Development took a few months and involved some back-and-forth on design with the vehicle dispatchers, payroll staff and others who use the form, as well as training sessions organized by SEPTA’s training department.
It was tested in two districts in August, and went live for all buses Sept. 8.
“Most importantly, that information immediately turns into a canceled trip in the actual customer-facing data in seconds. There’s no delay. There’s no other person who has to receive it and enter it in another place,” Monroe said.
The information appears in any interface that taps into the public feed, including SEPTA’s website and app, Google Maps, Transit App, and Apple Maps.
“We both freed up time and energy that was being spent by SEPTA employees, and also drastically reduced the speed to get that information out to riders,” she said.
Next up, solving SEPTA’s budget crisis and hiring 270 more drivers
Because the new effort makes annoying trip disruptions more visible, Powers says he wasn’t sure how riders would react to the cancellation notifications.
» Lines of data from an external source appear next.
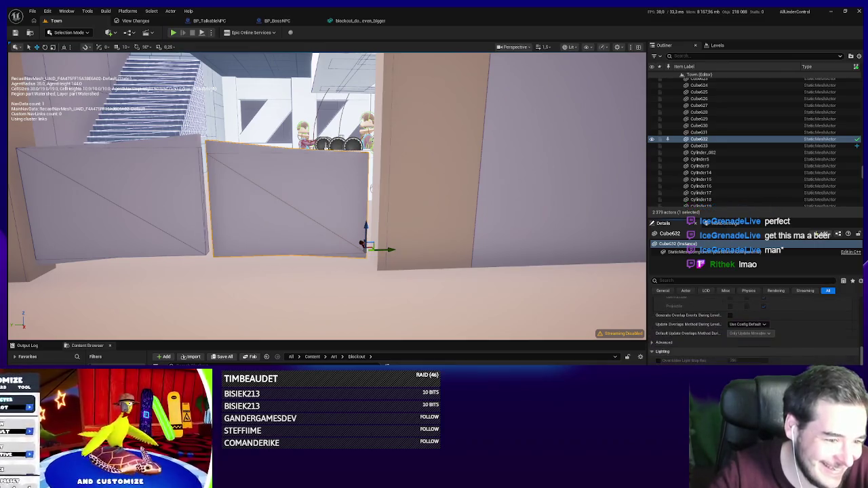
{"action": "scroll", "coordinate": [753, 326], "scroll_direction": "down", "scroll_amount": 5}
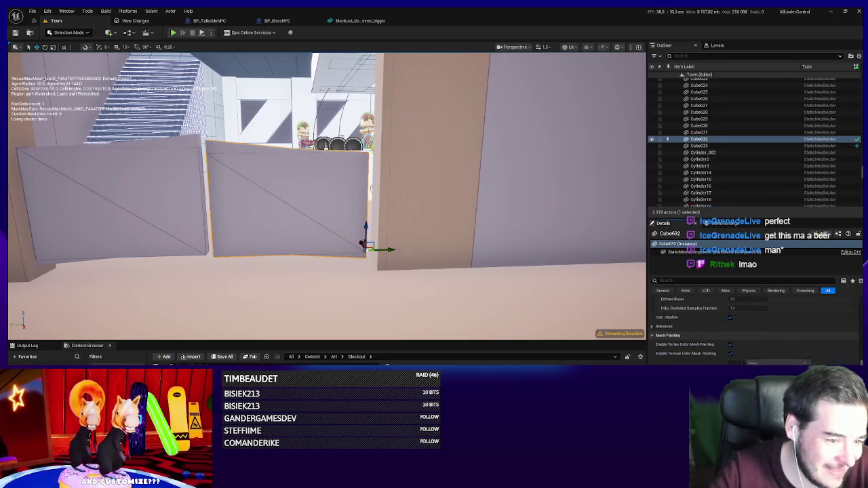
{"action": "scroll", "coordinate": [753, 326], "scroll_direction": "up", "scroll_amount": 10}
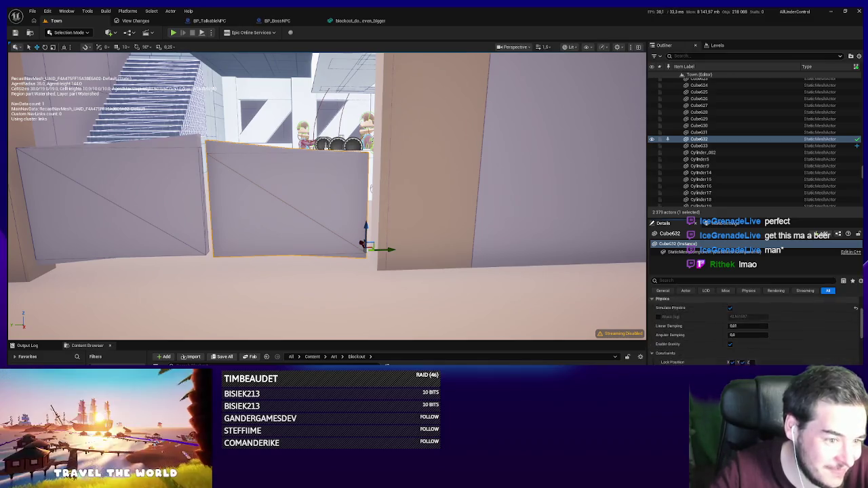
{"action": "scroll", "coordinate": [753, 326], "scroll_direction": "up", "scroll_amount": 3}
{"action": "scroll", "coordinate": [650, 307], "scroll_direction": "down", "scroll_amount": 4}
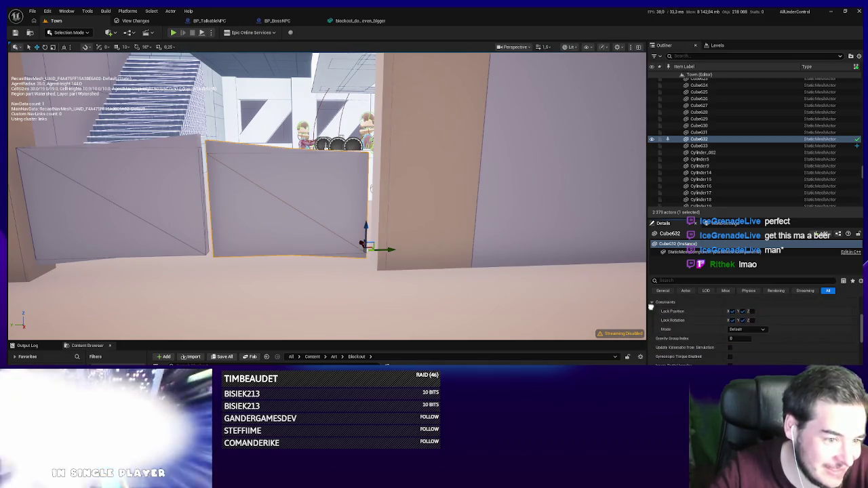
{"action": "scroll", "coordinate": [659, 323], "scroll_direction": "down", "scroll_amount": 3}
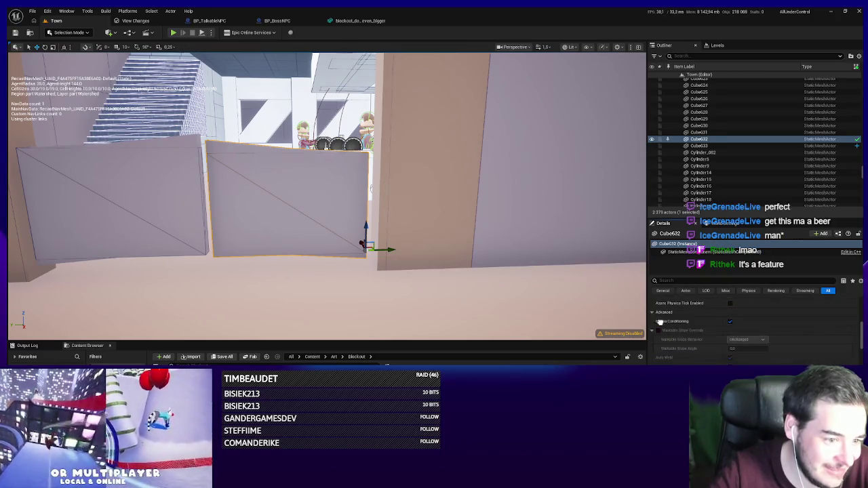
{"action": "scroll", "coordinate": [753, 325], "scroll_direction": "down", "scroll_amount": 2}
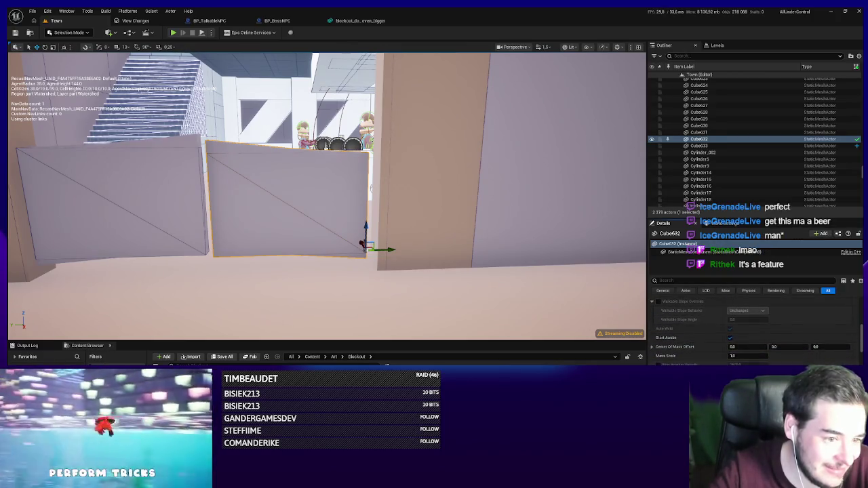
{"action": "scroll", "coordinate": [706, 339], "scroll_direction": "down", "scroll_amount": 1}
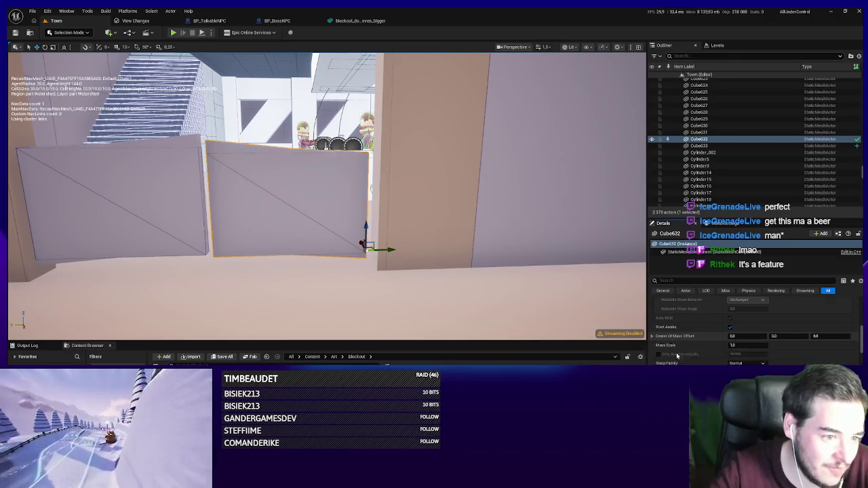
{"action": "scroll", "coordinate": [732, 318], "scroll_direction": "down", "scroll_amount": 1}
{"action": "left_click_drag", "start_coordinate": [732, 218], "coordinate": [732, 131]}
{"action": "scroll", "coordinate": [716, 265], "scroll_direction": "down", "scroll_amount": 1}
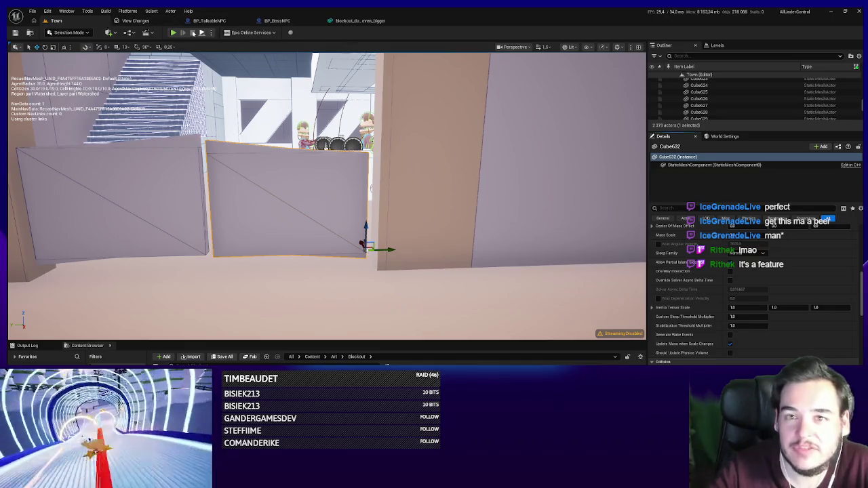
{"action": "key", "text": "alt+p"}
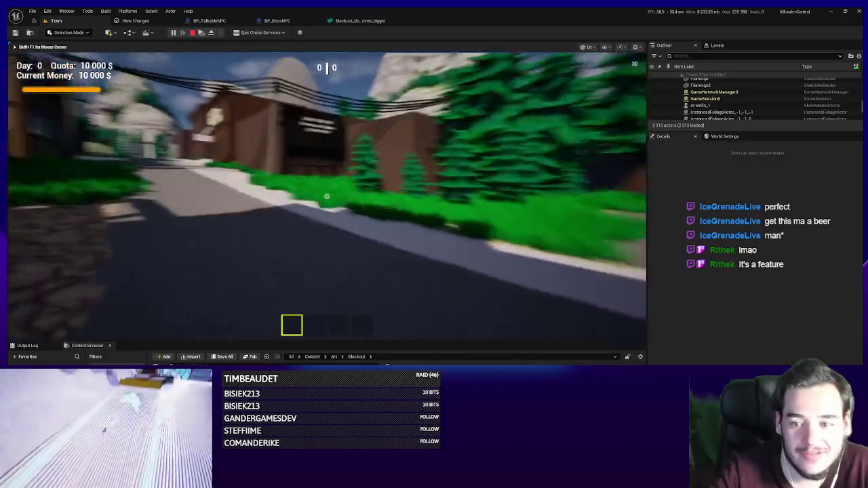
{"action": "key", "text": "w"}
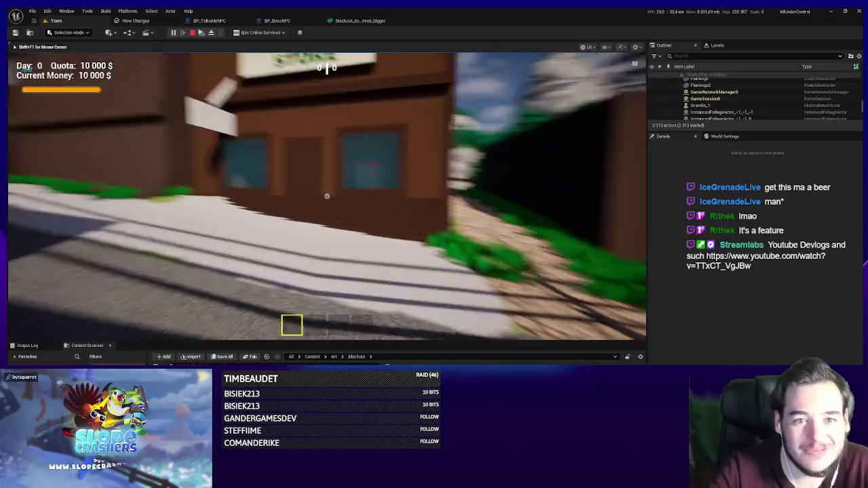
{"action": "key", "text": "Escape"}
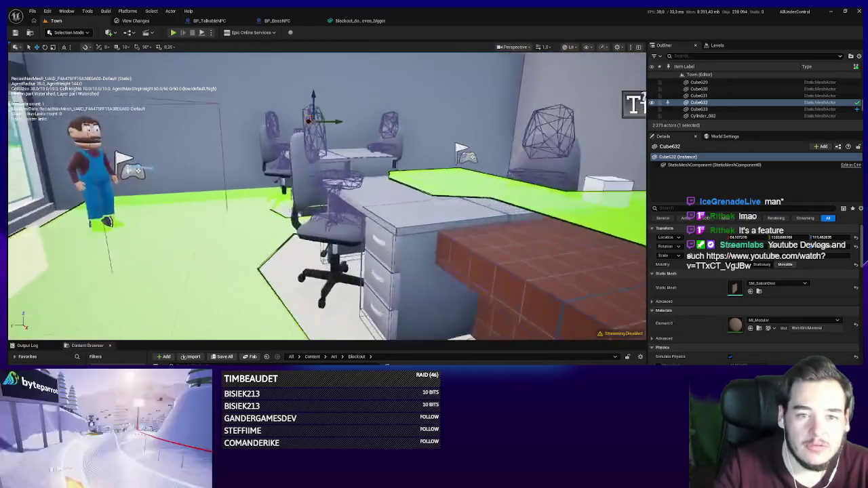
Inspect the office chair, telephone and wall map board, hiding the green navmesh overlay with P.
{"action": "left_click_drag", "start_coordinate": [326, 196], "coordinate": [380, 197]}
SEPTA didn’t immediately announce the change.
“We have seen people reference canceled trips more often, but I don’t know if they’re seeing that as a good thing,” he said.
The agency eventually explained the update on its blog in mid-October, to some appreciative but generally muted reactions.
Last week SEPTA announced it’s also addressing another frequent complaint by putting maps of detours on its website, along with clearer text alerts with more information. It’s been posting printed maps of pre-planned detours at some affected bus stops, and plans to integrate the clearer detour info into apps in the future.
Powers and Monroe noted that the underlying cause of the ghost bus phenomenon isn’t a technical issue, but rather the driver shortage that SEPTA and other transit authorities across the country have been grappling with for years now. A spokesperson said SEPTA budgets for 2,700 bus operators and is 270 short, up from a reported 145 in fall 2022.
The agency has ramped up its recruitment effort and last fall reached a one-year contract extension with the Transit Workers Union that provided a 7% wage increase, a $3,000 signing bonus for new hires, and other benefits.
However, the union argues salaries are still low and SEPTA has not sufficiently addressed safety concerns related to violence in stations and on vehicles. Last week, workers voted to authorize a potential strike after the contract expires this Thursday. Agency officials say they are hamstrung in union negotiations by a severe funding crisis and the state legislature’s failure to come up with a budget fix.
Improving data feeds and real-time app info won’t end SEPTA’s budget woes or reduce the number of canceled bus trips. But Monroe said the changes are helping riders cope with disruptions as they arise.
“In a perfect world, we wouldn’t have to cancel any trips, but in the world that we live in, we do,” she said. “At the end of the day, we see it as our responsibility to make sure we give people as accurate information as we can.”